Personal information
- Full name: Jamal Tana Todd
- Born: 27 March 2004 (age 22) Auckland, New Zealand
- Batting: Left-handed
- Bowling: Right-arm off-spin
- Role: Batter

Domestic team information
- 2023/24–: Otago (squad no. 73)

Career statistics
| Competition | FC | LA | T20 |
| Matches | 11 | 12 | 21 |
| Runs scored | 520 | 187 | 377 |
| Batting average | 24.76 | 17.00 | 22.17 |
| 100s/50s | 0/3 | 0/1 | 0/3 |
| Top score | 98 | 56 | 75 |
| Balls bowled | 48 | – | – |
| Wickets | 1 | – | – |
| Bowling average | 28.00 | – | – |
| 5 wickets in innings | 0 | – | – |
| 10 wickets in match | 0 | – | – |
| Best bowling | 1/25 | – | – |
| Catches/stumpings | 7/– | 6/– | 7/– |
- Source: Cricinfo, 31 March 2026

= Jamal Todd =

New Zealand cricketer

Jamal Tana Todd (born 27 March 2004) is a New Zealand cricketer who has played for Otago since the 2023–24 season.

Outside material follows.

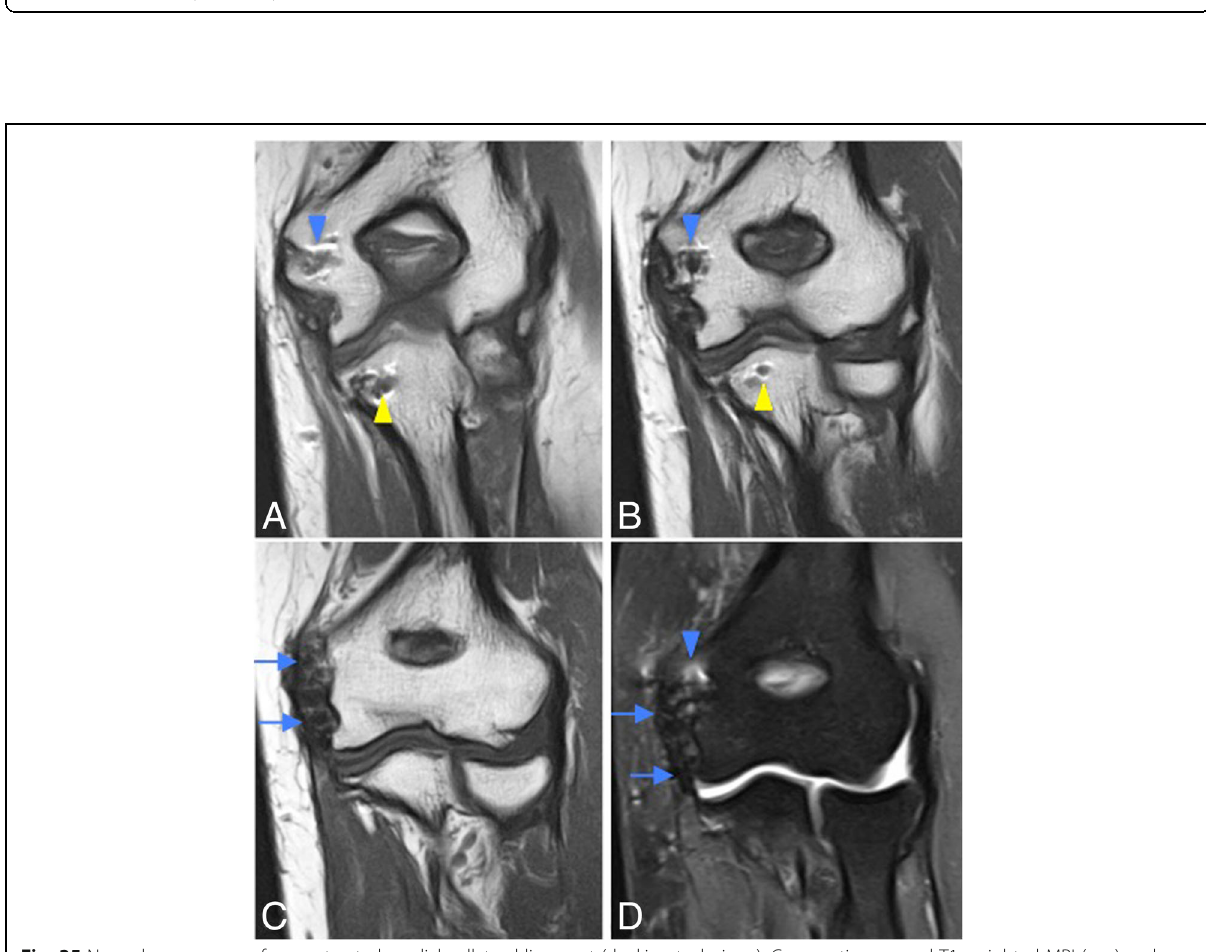
Fig. 35 Normal appearance of reconstructed medial collateral ligament (docking technique). Consecutive coronal T1-weighted MRI ( a – c ) and coronal FS PD-weighted MRI ( d ). The intact graft (blue arrows) extends from humeral tunnel (blue arrowheads) to ulnar tunnel (yellow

Born in Auckland on 27 March 2004, Todd was educated at Auckland Grammar School. He moved to Dunedin in 2022 to study sports management and Māori studies at the University of Otago. In his second first-class match, in the 2023–24 Plunket Shield, he scored 30 and 64 (the top score of the innings) for Otago against Canterbury.

In the provincial A T20 tournament in Taupō in November 2024, Todd scored two centuries for Otago A in two matches on the same day: 117 off 53 balls against Canterbury A, then 108 from 42 balls against Auckland A. He won the player of the match award when he scored 51 not out off 28 balls to take Otago to victory by eight wickets over Central Districts in the 2024–25 Super Smash.

Of Māori descent, Todd affiliates to Ngāti Whātua. In 2021, he was named in the Māori Secondary Schoolboys cricket team.

Todd's younger sister Anika plays for Auckland.